Der Bugatti 16C Galibier ist eine Oberklasse-Limousine, die unter dem Markennamen Bugatti vom Fahrzeughersteller Volkswagen entwickelt wurde.

Bugatti taucht auf

Der Bugatti 16C Galibier wurde erstmals anlässlich des 100. Jubiläums der Marke Bugatti 2009 am Firmensitz der Marke im elsässischen Molsheim einer ausgewählten Öffentlichkeit präsentiert. Nachdem die angekündigten 300 Exemplare des Supersportwagens Veyron in absehbarer Zeit ausgeliefert sein werden und damit das Produktionsende erreicht wird, ist der 16C Galibier als dessen Nachfolger vorgesehen. Während 2009 noch eine Studie zu sehen war hat Volkswagen auf dem Automobilsalon in Genf 2010 eine Seriennahe Version des Fahrzeugs der Öffentlichkeit vorgestellt. Im Unterschied zum Veyron ist der 16C Galibier jedoch kein neuer Supersportwagen, sondern als konfortable Reiselimousine konzipiert, und stößt dabei in ein ähnliches Segment vor, wie der Porsche Panamera, der Maserati Quattroporte oder der Aston Martin Rapide, allerdings mit einem anderen Zielpublikum im Auge. Das historische Vorbild für den Bugatti 16C Galibier ist der Bugatti 57 Atlantic.

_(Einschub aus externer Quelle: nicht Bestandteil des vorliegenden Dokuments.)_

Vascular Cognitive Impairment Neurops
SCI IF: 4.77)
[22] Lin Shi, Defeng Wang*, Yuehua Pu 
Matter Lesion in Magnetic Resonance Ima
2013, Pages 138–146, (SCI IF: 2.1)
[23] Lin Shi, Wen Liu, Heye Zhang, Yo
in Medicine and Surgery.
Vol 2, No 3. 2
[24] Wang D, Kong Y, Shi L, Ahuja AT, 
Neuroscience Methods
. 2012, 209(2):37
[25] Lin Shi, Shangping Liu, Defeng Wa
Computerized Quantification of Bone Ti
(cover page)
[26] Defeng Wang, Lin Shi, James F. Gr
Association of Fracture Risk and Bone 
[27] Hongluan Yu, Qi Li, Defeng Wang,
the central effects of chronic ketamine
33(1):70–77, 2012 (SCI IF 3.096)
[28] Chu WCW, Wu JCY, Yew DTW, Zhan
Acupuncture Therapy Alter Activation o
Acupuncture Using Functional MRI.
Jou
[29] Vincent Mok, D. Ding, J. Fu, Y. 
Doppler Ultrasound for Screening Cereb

Die derzeitige Planung sieht vor, dass der 16C Galibier mit einem 8-Liter 16-Zylinder Motor mit Bi-Kompressor und einer Leistung um 900 PS eine Höchstgeschwindigkeit jenseits der 300 km/h erreichen wird.

 

 

Auf dem Armaturenbrett ist eine Reverso-Tourbillon von Parmigiani Fleurier installiert, die aus der Halterung herausgenommen und als Armbanduhr getragen werden kann.

Die Motorhaube öffnet sich als Hommage an die Bugattimodelle der 20er und 30er Jahre zweiflüglig.